- Opening Delimiter -

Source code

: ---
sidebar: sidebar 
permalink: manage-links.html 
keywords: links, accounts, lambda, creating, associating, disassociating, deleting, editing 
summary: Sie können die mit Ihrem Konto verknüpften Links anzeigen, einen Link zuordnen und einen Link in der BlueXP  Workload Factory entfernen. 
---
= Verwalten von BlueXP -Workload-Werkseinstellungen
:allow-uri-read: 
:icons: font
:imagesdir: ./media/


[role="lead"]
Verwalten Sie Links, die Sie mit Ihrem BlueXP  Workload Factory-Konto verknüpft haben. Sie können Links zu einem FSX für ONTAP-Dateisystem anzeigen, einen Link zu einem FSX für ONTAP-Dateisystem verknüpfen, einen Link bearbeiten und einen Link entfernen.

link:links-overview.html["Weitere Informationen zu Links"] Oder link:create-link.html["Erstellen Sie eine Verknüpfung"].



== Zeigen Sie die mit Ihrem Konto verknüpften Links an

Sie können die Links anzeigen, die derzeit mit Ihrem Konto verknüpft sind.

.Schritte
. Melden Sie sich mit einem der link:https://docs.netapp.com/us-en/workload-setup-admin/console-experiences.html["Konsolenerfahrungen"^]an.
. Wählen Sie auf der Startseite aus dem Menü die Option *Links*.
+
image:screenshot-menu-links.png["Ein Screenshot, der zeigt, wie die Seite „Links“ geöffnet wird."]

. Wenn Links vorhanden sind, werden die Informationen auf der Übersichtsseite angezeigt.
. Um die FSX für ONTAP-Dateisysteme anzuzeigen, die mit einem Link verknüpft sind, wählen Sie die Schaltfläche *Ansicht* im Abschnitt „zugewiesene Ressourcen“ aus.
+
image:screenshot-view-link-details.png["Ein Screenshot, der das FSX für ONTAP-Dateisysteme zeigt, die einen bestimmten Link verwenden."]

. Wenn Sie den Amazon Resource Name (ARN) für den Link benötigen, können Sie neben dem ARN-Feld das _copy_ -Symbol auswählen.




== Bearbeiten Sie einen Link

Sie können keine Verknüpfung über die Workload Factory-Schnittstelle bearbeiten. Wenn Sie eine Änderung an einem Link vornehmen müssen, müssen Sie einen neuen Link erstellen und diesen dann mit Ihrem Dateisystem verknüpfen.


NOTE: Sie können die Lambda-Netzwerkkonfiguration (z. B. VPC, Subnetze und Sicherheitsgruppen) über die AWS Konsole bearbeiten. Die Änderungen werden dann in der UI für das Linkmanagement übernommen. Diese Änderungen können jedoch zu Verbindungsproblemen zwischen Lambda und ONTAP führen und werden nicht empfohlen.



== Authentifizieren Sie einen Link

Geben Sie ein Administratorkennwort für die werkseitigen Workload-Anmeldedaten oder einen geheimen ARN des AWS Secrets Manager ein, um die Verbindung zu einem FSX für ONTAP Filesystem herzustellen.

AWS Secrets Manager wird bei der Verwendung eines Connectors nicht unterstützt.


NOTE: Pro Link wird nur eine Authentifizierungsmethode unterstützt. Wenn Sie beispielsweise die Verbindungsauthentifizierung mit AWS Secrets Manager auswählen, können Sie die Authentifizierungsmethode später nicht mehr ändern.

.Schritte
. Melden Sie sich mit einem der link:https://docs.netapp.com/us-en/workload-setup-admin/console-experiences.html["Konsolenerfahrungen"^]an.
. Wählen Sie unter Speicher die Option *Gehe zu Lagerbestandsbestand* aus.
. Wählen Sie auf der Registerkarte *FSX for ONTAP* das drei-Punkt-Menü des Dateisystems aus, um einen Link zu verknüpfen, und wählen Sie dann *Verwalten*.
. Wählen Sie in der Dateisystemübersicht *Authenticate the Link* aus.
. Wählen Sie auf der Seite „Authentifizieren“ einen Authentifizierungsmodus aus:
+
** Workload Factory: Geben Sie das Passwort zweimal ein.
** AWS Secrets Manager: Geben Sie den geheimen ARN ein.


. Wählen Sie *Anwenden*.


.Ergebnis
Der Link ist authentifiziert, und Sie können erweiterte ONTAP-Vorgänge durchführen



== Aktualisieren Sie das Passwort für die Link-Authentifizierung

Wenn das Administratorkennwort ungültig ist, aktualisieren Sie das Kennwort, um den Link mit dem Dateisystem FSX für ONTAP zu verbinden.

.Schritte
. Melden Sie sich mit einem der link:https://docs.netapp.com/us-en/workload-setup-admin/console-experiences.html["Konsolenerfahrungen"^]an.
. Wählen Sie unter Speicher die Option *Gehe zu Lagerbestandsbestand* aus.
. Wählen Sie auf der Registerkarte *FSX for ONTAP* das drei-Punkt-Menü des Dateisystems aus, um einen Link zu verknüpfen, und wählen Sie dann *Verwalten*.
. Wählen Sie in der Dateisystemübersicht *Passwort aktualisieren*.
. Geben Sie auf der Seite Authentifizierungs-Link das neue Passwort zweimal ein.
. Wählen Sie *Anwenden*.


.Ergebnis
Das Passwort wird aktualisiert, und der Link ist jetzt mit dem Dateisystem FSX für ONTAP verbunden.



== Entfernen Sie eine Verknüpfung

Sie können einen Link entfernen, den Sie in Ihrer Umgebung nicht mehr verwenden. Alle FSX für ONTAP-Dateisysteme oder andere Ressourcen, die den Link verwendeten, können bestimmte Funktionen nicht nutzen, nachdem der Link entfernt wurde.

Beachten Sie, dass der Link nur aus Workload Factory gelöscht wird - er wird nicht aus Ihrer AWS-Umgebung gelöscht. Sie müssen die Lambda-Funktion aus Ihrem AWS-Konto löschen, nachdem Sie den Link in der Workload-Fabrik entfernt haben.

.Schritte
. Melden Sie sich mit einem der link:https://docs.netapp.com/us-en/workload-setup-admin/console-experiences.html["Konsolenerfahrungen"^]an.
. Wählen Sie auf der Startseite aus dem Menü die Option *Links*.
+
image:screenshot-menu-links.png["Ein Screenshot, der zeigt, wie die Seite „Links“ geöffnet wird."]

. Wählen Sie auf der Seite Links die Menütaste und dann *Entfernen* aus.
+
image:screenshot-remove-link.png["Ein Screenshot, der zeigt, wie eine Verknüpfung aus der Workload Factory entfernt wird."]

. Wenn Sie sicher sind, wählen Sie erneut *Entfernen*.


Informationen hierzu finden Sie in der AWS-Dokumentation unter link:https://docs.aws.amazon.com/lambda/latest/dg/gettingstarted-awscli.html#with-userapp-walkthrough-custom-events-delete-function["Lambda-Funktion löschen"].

- Closing Delimiter -

TASK DESCRIPTION - Using the material above, print every entry exactly as written.

REPLY -
Source code

: ---
sidebar: sidebar 
permalink: manage-links.html 
keywords: links, accounts, lambda, creating, associating, disassociating, deleting, editing 
summary: Sie können die mit Ihrem Konto verknüpften Links anzeigen, einen Link zuordnen und einen Link in der BlueXP  Workload Factory entfernen. 
---
= Verwalten von BlueXP -Workload-Werkseinstellungen
:allow-uri-read: 
:icons: font
:imagesdir: ./media/


[role="lead"]
Verwalten Sie Links, die Sie mit Ihrem BlueXP  Workload Factory-Konto verknüpft haben. Sie können Links zu einem FSX für ONTAP-Dateisystem anzeigen, einen Link zu einem FSX für ONTAP-Dateisystem verknüpfen, einen Link bearbeiten und einen Link entfernen.

link:links-overview.html["Weitere Informationen zu Links"] Oder link:create-link.html["Erstellen Sie eine Verknüpfung"].



== Zeigen Sie die mit Ihrem Konto verknüpften Links an

Sie können die Links anzeigen, die derzeit mit Ihrem Konto verknüpft sind.

.Schritte
. Melden Sie sich mit einem der link:https://docs.netapp.com/us-en/workload-setup-admin/console-experiences.html["Konsolenerfahrungen"^]an.
. Wählen Sie auf der Startseite aus dem Menü die Option *Links*.
+
image:screenshot-menu-links.png["Ein Screenshot, der zeigt, wie die Seite „Links“ geöffnet wird."]

. Wenn Links vorhanden sind, werden die Informationen auf der Übersichtsseite angezeigt.
. Um die FSX für ONTAP-Dateisysteme anzuzeigen, die mit einem Link verknüpft sind, wählen Sie die Schaltfläche *Ansicht* im Abschnitt „zugewiesene Ressourcen“ aus.
+
image:screenshot-view-link-details.png["Ein Screenshot, der das FSX für ONTAP-Dateisysteme zeigt, die einen bestimmten Link verwenden."]

. Wenn Sie den Amazon Resource Name (ARN) für den Link benötigen, können Sie neben dem ARN-Feld das _copy_ -Symbol auswählen.




== Bearbeiten Sie einen Link

Sie können keine Verknüpfung über die Workload Factory-Schnittstelle bearbeiten. Wenn Sie eine Änderung an einem Link vornehmen müssen, müssen Sie einen neuen Link erstellen und diesen dann mit Ihrem Dateisystem verknüpfen.


NOTE: Sie können die Lambda-Netzwerkkonfiguration (z. B. VPC, Subnetze und Sicherheitsgruppen) über die AWS Konsole bearbeiten. Die Änderungen werden dann in der UI für das Linkmanagement übernommen. Diese Änderungen können jedoch zu Verbindungsproblemen zwischen Lambda und ONTAP führen und werden nicht empfohlen.



== Authentifizieren Sie einen Link

Geben Sie ein Administratorkennwort für die werkseitigen Workload-Anmeldedaten oder einen geheimen ARN des AWS Secrets Manager ein, um die Verbindung zu einem FSX für ONTAP Filesystem herzustellen.

AWS Secrets Manager wird bei der Verwendung eines Connectors nicht unterstützt.


NOTE: Pro Link wird nur eine Authentifizierungsmethode unterstützt. Wenn Sie beispielsweise die Verbindungsauthentifizierung mit AWS Secrets Manager auswählen, können Sie die Authentifizierungsmethode später nicht mehr ändern.

.Schritte
. Melden Sie sich mit einem der link:https://docs.netapp.com/us-en/workload-setup-admin/console-experiences.html["Konsolenerfahrungen"^]an.
. Wählen Sie unter Speicher die Option *Gehe zu Lagerbestandsbestand* aus.
. Wählen Sie auf der Registerkarte *FSX for ONTAP* das drei-Punkt-Menü des Dateisystems aus, um einen Link zu verknüpfen, und wählen Sie dann *Verwalten*.
. Wählen Sie in der Dateisystemübersicht *Authenticate the Link* aus.
. Wählen Sie auf der Seite „Authentifizieren“ einen Authentifizierungsmodus aus:
+
** Workload Factory: Geben Sie das Passwort zweimal ein.
** AWS Secrets Manager: Geben Sie den geheimen ARN ein.


. Wählen Sie *Anwenden*.


.Ergebnis
Der Link ist authentifiziert, und Sie können erweiterte ONTAP-Vorgänge durchführen



== Aktualisieren Sie das Passwort für die Link-Authentifizierung

Wenn das Administratorkennwort ungültig ist, aktualisieren Sie das Kennwort, um den Link mit dem Dateisystem FSX für ONTAP zu verbinden.

.Schritte
. Melden Sie sich mit einem der link:https://docs.netapp.com/us-en/workload-setup-admin/console-experiences.html["Konsolenerfahrungen"^]an.
. Wählen Sie unter Speicher die Option *Gehe zu Lagerbestandsbestand* aus.
. Wählen Sie auf der Registerkarte *FSX for ONTAP* das drei-Punkt-Menü des Dateisystems aus, um einen Link zu verknüpfen, und wählen Sie dann *Verwalten*.
. Wählen Sie in der Dateisystemübersicht *Passwort aktualisieren*.
. Geben Sie auf der Seite Authentifizierungs-Link das neue Passwort zweimal ein.
. Wählen Sie *Anwenden*.


.Ergebnis
Das Passwort wird aktualisiert, und der Link ist jetzt mit dem Dateisystem FSX für ONTAP verbunden.



== Entfernen Sie eine Verknüpfung

Sie können einen Link entfernen, den Sie in Ihrer Umgebung nicht mehr verwenden. Alle FSX für ONTAP-Dateisysteme oder andere Ressourcen, die den Link verwendeten, können bestimmte Funktionen nicht nutzen, nachdem der Link entfernt wurde.

Beachten Sie, dass der Link nur aus Workload Factory gelöscht wird - er wird nicht aus Ihrer AWS-Umgebung gelöscht. Sie müssen die Lambda-Funktion aus Ihrem AWS-Konto löschen, nachdem Sie den Link in der Workload-Fabrik entfernt haben.

.Schritte
. Melden Sie sich mit einem der link:https://docs.netapp.com/us-en/workload-setup-admin/console-experiences.html["Konsolenerfahrungen"^]an.
. Wählen Sie auf der Startseite aus dem Menü die Option *Links*.
+
image:screenshot-menu-links.png["Ein Screenshot, der zeigt, wie die Seite „Links“ geöffnet wird."]

. Wählen Sie auf der Seite Links die Menütaste und dann *Entfernen* aus.
+
image:screenshot-remove-link.png["Ein Screenshot, der zeigt, wie eine Verknüpfung aus der Workload Factory entfernt wird."]

. Wenn Sie sicher sind, wählen Sie erneut *Entfernen*.


Informationen hierzu finden Sie in der AWS-Dokumentation unter link:https://docs.aws.amazon.com/lambda/latest/dg/gettingstarted-awscli.html#with-userapp-walkthrough-custom-events-delete-function["Lambda-Funktion löschen"].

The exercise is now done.